After finding the line with "Les collaborateurs qui se sentent intégrés et" in the data below, set down exactly each line through the one with "jusqu’à 51 %", inclusive, and stop there.
▼
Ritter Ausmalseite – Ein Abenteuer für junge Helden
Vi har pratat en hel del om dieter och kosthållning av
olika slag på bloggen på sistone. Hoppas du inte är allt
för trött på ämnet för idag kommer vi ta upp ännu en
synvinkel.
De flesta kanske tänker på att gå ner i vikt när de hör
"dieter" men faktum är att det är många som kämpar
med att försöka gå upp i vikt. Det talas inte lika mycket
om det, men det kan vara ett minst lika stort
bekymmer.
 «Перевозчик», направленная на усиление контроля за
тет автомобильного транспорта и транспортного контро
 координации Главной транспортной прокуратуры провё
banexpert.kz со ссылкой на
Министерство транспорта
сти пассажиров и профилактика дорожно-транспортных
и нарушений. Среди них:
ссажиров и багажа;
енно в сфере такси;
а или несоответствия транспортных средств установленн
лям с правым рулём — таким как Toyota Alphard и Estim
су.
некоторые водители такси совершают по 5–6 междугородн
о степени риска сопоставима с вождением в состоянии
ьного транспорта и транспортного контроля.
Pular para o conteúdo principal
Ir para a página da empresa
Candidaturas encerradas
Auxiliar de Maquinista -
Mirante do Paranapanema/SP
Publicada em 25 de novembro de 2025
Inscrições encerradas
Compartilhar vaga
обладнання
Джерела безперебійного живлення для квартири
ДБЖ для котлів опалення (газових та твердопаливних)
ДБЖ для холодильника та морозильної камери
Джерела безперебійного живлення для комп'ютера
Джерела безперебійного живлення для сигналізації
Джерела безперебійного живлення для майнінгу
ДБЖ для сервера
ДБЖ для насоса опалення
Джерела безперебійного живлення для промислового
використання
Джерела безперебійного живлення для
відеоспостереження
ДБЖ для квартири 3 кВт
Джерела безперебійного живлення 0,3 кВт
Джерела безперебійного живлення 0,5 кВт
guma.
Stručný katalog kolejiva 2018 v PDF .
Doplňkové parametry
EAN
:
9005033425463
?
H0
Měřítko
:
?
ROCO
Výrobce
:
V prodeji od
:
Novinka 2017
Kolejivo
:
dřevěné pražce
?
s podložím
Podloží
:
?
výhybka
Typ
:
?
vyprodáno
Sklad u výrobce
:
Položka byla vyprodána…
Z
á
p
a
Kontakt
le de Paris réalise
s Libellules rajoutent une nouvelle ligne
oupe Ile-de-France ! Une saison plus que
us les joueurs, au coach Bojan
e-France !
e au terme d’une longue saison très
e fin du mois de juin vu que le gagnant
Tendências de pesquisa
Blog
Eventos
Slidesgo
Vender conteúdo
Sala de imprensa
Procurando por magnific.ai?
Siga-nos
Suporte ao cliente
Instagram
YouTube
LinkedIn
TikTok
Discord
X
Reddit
▲
▼
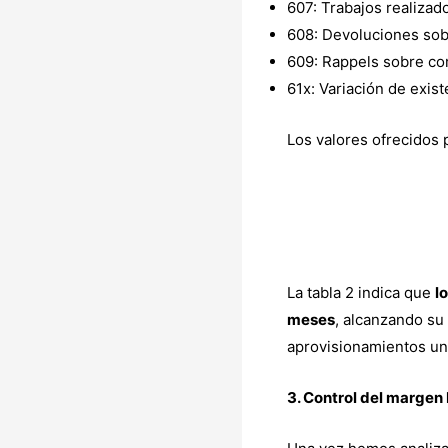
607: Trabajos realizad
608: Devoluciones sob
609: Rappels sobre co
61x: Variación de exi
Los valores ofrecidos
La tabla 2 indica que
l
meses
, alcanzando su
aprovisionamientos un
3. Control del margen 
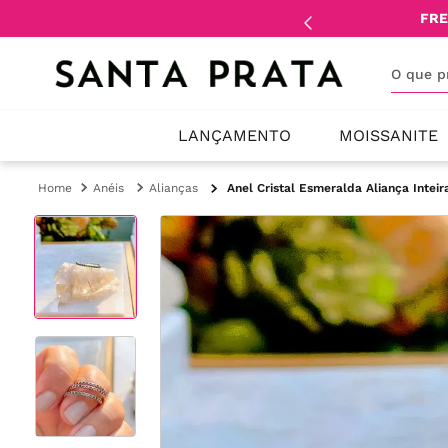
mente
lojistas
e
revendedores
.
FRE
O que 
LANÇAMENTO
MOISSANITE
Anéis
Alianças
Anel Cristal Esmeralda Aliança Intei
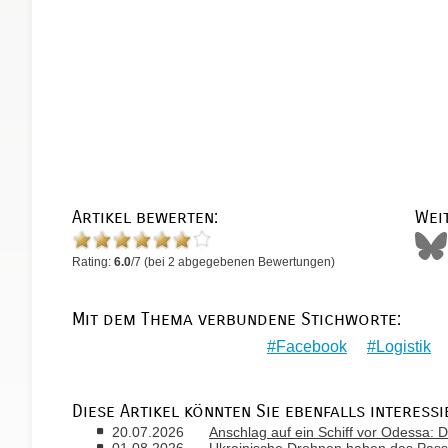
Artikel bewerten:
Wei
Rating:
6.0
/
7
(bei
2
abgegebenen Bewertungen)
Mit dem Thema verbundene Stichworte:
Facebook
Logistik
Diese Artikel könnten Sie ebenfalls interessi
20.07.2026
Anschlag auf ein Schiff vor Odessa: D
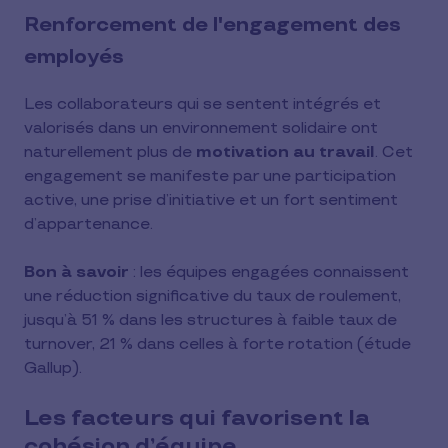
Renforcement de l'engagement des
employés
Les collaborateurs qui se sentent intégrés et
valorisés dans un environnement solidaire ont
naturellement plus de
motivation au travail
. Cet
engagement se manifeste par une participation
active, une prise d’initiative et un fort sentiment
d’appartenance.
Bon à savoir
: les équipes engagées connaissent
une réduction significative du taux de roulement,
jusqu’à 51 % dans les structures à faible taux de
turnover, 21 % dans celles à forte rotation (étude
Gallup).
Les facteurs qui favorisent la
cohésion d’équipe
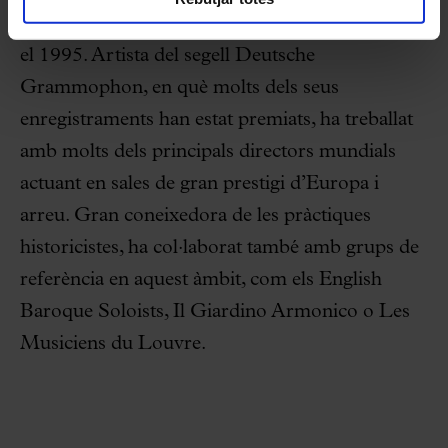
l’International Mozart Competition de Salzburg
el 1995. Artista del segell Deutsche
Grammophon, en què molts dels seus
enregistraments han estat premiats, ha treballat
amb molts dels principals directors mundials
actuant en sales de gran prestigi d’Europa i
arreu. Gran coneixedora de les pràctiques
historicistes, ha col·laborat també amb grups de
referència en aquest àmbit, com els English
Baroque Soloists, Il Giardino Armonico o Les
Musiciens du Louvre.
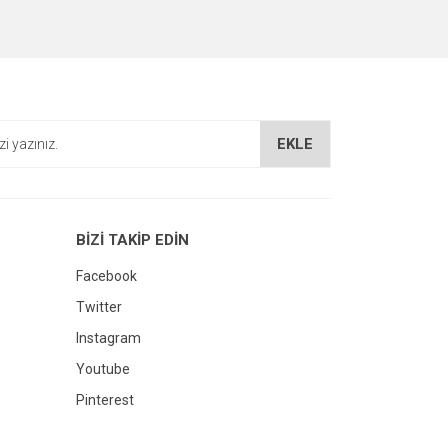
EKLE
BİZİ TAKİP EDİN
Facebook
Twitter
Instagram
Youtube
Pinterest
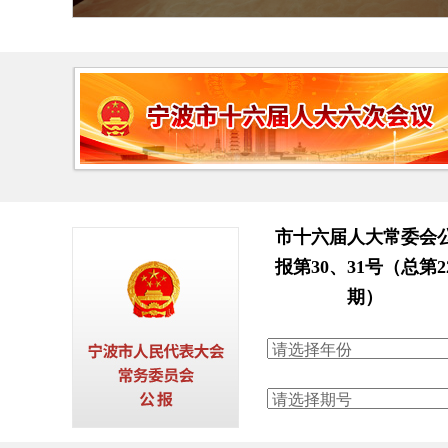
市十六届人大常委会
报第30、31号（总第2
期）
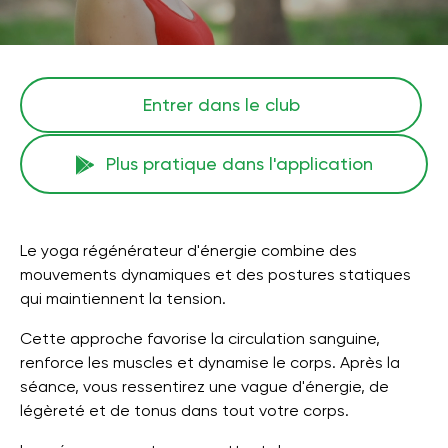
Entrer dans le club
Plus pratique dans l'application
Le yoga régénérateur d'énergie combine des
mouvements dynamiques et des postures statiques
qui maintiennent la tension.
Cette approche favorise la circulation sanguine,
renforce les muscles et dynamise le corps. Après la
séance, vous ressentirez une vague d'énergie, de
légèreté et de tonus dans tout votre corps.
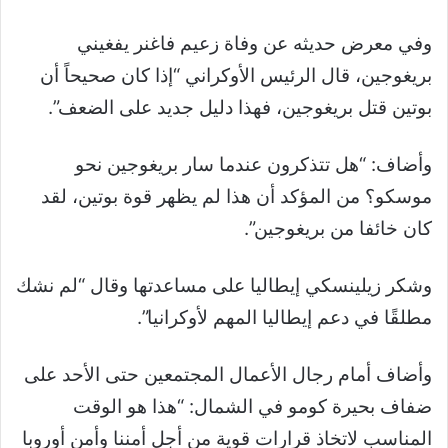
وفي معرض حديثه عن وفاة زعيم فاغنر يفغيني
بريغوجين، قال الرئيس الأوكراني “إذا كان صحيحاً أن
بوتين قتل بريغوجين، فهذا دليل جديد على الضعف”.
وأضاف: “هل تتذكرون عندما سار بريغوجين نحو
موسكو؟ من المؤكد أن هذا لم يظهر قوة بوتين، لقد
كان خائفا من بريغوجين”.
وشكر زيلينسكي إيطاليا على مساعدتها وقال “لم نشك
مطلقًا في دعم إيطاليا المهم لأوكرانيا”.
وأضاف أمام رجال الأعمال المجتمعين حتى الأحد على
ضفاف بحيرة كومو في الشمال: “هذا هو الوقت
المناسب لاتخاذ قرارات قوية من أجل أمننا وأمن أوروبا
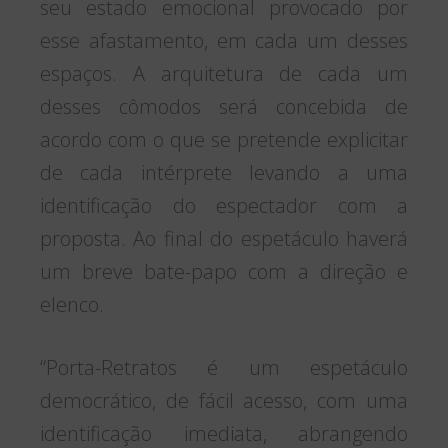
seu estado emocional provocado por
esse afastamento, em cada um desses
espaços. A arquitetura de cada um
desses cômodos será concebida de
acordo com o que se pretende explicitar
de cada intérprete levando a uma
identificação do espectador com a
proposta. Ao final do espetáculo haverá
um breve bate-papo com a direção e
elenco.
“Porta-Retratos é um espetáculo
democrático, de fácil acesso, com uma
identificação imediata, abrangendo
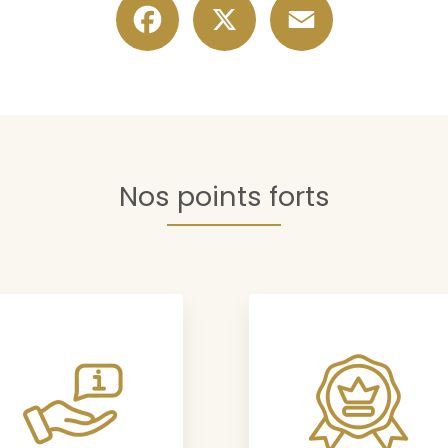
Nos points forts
▲
▼
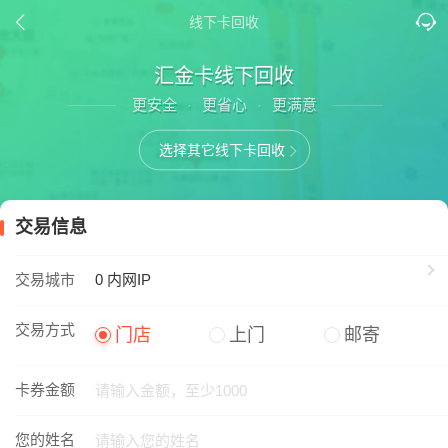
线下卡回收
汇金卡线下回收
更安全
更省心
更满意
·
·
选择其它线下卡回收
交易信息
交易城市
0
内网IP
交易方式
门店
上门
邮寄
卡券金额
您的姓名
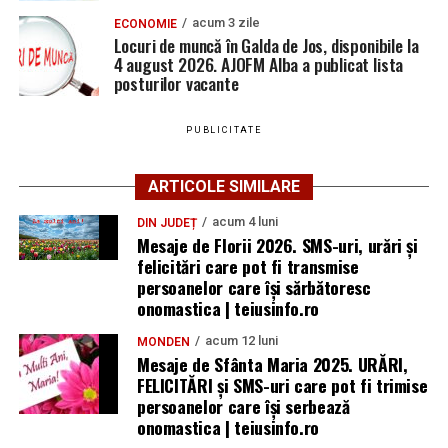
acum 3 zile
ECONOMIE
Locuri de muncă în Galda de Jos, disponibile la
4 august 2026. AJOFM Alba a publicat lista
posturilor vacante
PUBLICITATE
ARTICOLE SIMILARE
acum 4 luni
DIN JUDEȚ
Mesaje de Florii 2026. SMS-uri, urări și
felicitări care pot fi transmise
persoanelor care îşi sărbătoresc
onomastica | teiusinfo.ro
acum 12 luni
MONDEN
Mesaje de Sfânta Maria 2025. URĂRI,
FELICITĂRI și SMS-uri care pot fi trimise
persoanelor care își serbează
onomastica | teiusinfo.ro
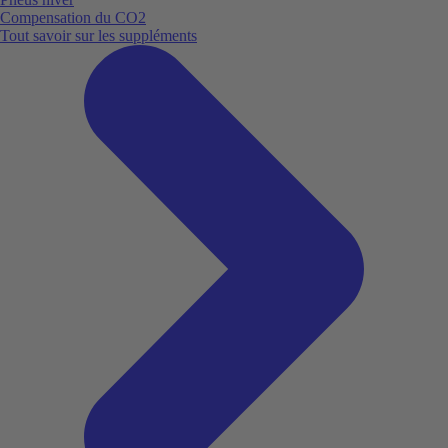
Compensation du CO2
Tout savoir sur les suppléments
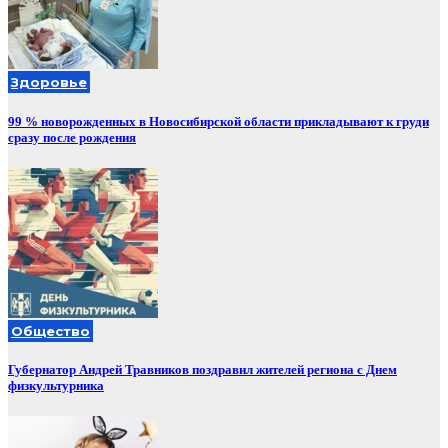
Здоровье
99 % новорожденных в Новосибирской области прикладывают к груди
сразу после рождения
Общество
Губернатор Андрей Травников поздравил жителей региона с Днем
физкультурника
▲
Task output.
Les collaborateurs qui se sentent intégrés et
valorisés dans un environnement solidaire ont
naturellement plus de
motivation au travail
. Cet
engagement se manifeste par une participation
active, une prise d’initiative et un fort sentiment
d’appartenance.
Bon à savoir
: les équipes engagées connaissent
une réduction significative du taux de roulement,
jusqu’à 51 % dans les structures à faible taux de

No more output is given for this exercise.